I also pushed scientists to get beyond the knee-jerk tutorials, to explain, as much as was possible, what exactly they mean by some of the terms so often used as introductory definitions. You've likely heard, for example, the purportedly kindergarten description of the atom, that it is composed of three different classes of particles: protons and neutrons sitting sunlike at the center, electrons whizzing in orbits around them. You might also have heard that protons have a "positive charge," electrons a "negative charge," and neutrons "no charge." Well, that sounds breezy enough: a plus sign, a minus sign, and free with purchase. But what in the name of Mr. Rogers's last cardigan are we really talking about? What does it mean to say that a particle has "charge," and how does this subatomic "charge" of the light brigade relate to more familiar, real-world displays of electric "charge"? When your car breaks down in the middle of nowhere, for example, and you realize, on taking out your cell phone to call for help, that you forgot to re-"charge" the battery, and suddenly it's not a beautiful day in the neighborhood after all?

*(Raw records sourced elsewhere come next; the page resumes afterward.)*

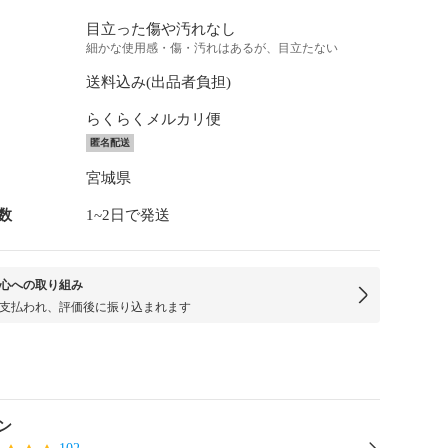
目立った傷や汚れなし
細かな使用感・傷・汚れはあるが、目立たない
送料込み(出品者負担)
らくらくメルカリ便
匿名配送
宮城県
数
1~2日で発送
心への取り組み
支払われ、評価後に振り込まれます
ン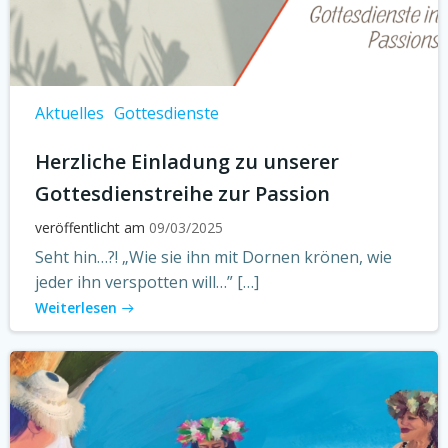
Aktuelles
Gottesdienste
Herzliche Einladung zu unserer
Gottesdienstreihe zur Passion
veröffentlicht am
09/03/2025
Seht hin…?! „Wie sie ihn mit Dornen krönen, wie
jeder ihn verspotten will…” […]
Weiterlesen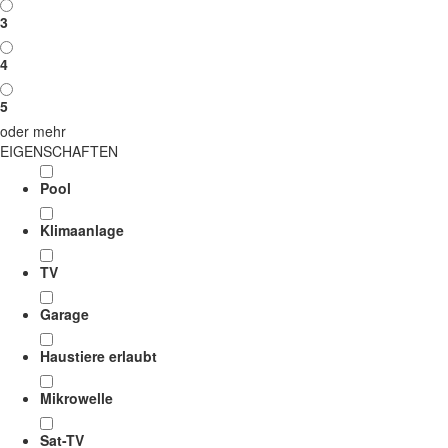
3
4
5
oder mehr
EIGENSCHAFTEN
Pool
Klimaanlage
TV
Garage
Haustiere erlaubt
Mikrowelle
Sat-TV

I also sought, as much as possible, to make the invisible visible, the distant neighborly, the ineffable affable. If a human cell were blown up to the size of something you could display on your coffee table, would you want to? What would it look like? You say that the average cell is a very busy place. Is that busy like Manhattan, or busy like Toronto?

It's not that I wanted to take dumbing-down to new heights. In peppering sources with the most pre-basic of questions and tapping away at the Plexiglas shield of "everybody knows" until I was about as welcome as a yellow jacket at a nudist colony, I had several truly honorable aims. For one thing, I wanted to understand the material myself, in the sort of visceral way that allows one to feel comfortable explaining it to somebody else. For another, I believe that first-pass presumptions and nonexplanatory explanations are a big reason why people shy away from science. If even the Shlemiel's Guide to the atom begins with a boilerplate trot through concepts that are pitched as elementary and self-evident but that don't, when you think about them, really mean anything, what hope is there for mastering the text in cartoon balloon number two?

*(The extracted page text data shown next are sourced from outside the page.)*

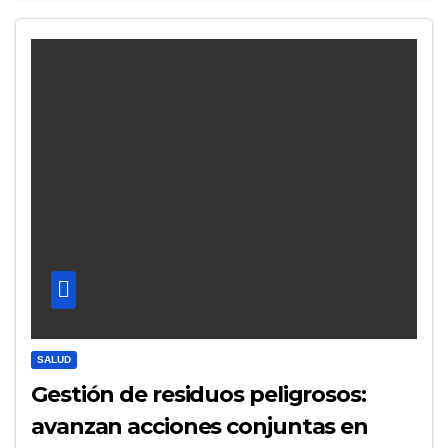
SALUD
Gestión de residuos peligrosos:
avanzan acciones conjuntas en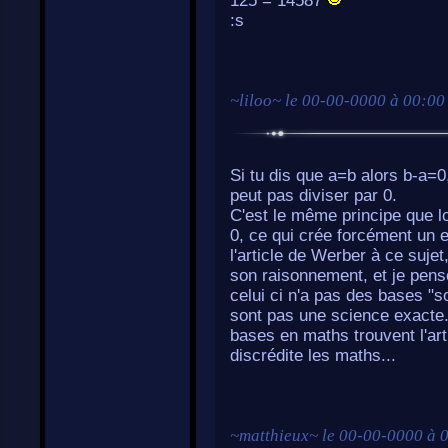
125 = 14587
:s
~
liloo
~ le
00-00-0000 à 00:00
Si tu dis que a=b alors b-a=0
peut pas diviser par 0.
C'est le même principe que l
0, ce qui crée forcément un 
l'article de Werber à ce sujet
son raisonnement, et je pense
celui ci n'a pas des bases "s
sont pas une science exacte.
bases en maths trouvent l'arti
discrédite les maths...
~
matthieux
~ le
00-00-0000 à 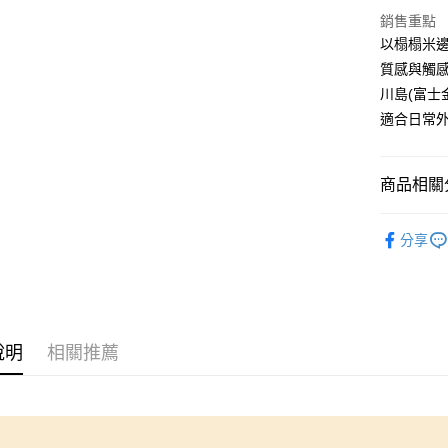
全家取貨
銷售重點
每筆NT$6
以榻榻米
質感與觸
付款後全
川島(富士
每筆NT$6
適合日常
7-11取貨
每筆NT$6
商品相關分
付款後7-1
🆕高田織
每筆NT$6
分享
宅配
每筆NT$1
離島宅配
說明
相關推薦
每筆NT$2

Moreover, in choosing to ask many little questions about a few big items, I was adopting a philosophy that lately has won fans among science educators—that the best way to teach science to nonscientists is to go for depth over breadth.

After countless interviews and many months of labor, I began to experience the wonderful, terrible sensation of "déjà-knew": scientists were telling me the same things I'd heard before. Wonderful, because it meant I could be fairly confident I had a defensible corpus of scientific fundamentals that weren't entirely arbitrary or idiosyncratic. Terrible, because it meant the time for reporting was over, and the time had arrived for writing, the painful process, as the neuroscientist Susan Hockfield so pointedly put it, of transforming three-dimensional, parallel-processed experience into two-dimensional, linear narrative. "It's worse than squaring a circle," she said. "It's squaring a sphere." And to think I was brought to tears in an art class because I couldn't draw a straight line.